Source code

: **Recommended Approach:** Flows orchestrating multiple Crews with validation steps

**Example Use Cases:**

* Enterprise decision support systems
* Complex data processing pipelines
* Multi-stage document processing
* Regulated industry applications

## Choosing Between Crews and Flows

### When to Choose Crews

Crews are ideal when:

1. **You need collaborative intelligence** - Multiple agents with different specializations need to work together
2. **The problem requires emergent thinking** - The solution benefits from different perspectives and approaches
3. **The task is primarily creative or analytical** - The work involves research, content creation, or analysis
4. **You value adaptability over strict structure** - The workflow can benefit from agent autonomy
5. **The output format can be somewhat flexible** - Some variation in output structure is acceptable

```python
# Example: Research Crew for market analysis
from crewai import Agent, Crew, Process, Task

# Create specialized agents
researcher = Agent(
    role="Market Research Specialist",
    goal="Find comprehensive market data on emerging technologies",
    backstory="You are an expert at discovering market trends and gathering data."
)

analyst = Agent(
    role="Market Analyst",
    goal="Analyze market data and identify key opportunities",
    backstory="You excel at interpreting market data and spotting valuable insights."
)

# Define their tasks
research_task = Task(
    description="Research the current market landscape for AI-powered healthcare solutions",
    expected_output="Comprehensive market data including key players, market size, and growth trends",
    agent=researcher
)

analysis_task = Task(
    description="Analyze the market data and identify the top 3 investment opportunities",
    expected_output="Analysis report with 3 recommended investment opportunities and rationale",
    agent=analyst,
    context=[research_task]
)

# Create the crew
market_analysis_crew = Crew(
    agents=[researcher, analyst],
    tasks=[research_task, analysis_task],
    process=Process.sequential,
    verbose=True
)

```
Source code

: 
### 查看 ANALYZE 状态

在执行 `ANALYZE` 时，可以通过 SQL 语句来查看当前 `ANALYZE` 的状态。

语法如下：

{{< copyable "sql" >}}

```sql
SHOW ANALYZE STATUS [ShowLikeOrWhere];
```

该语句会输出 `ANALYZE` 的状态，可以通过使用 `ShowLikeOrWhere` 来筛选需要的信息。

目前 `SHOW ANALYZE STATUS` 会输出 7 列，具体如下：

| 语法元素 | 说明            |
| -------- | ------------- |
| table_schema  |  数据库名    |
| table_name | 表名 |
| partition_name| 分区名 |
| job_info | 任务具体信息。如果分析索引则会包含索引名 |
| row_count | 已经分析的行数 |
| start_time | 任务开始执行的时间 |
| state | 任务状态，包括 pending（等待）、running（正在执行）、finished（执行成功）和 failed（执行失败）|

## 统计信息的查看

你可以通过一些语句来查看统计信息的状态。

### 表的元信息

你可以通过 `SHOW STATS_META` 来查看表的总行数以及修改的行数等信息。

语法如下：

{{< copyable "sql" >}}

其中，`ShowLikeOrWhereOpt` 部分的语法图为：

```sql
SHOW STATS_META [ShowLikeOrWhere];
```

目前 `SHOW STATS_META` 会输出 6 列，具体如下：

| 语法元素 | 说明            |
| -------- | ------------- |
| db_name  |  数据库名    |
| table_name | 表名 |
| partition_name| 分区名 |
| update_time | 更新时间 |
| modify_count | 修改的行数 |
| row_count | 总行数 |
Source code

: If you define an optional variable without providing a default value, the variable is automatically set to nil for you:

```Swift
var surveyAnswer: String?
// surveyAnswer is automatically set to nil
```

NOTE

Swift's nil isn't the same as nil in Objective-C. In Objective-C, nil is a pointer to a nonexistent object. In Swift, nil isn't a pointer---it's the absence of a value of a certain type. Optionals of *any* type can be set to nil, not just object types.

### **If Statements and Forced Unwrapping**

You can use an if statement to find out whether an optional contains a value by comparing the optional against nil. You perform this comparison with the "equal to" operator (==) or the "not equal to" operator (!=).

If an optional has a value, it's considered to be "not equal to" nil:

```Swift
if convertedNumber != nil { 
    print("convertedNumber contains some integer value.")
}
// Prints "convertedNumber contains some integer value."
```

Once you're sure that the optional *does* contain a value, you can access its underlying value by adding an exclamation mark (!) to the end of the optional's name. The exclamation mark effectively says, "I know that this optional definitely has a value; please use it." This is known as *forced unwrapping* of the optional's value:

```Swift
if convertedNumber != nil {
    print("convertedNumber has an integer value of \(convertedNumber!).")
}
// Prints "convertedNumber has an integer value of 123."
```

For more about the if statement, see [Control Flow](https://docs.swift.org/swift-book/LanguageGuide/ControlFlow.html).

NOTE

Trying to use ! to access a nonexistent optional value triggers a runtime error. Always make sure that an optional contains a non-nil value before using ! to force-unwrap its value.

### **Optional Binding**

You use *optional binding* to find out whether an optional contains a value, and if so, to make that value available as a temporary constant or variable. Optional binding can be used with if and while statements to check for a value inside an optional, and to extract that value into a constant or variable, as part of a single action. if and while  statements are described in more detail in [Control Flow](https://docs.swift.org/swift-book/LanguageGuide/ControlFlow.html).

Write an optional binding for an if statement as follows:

## YOUR GOAL:
Wherever a line of the records above contains the string "researcher", copy that line out.

## REPLY:
researcher = Agent(
    agent=researcher
    agents=[researcher, analyst],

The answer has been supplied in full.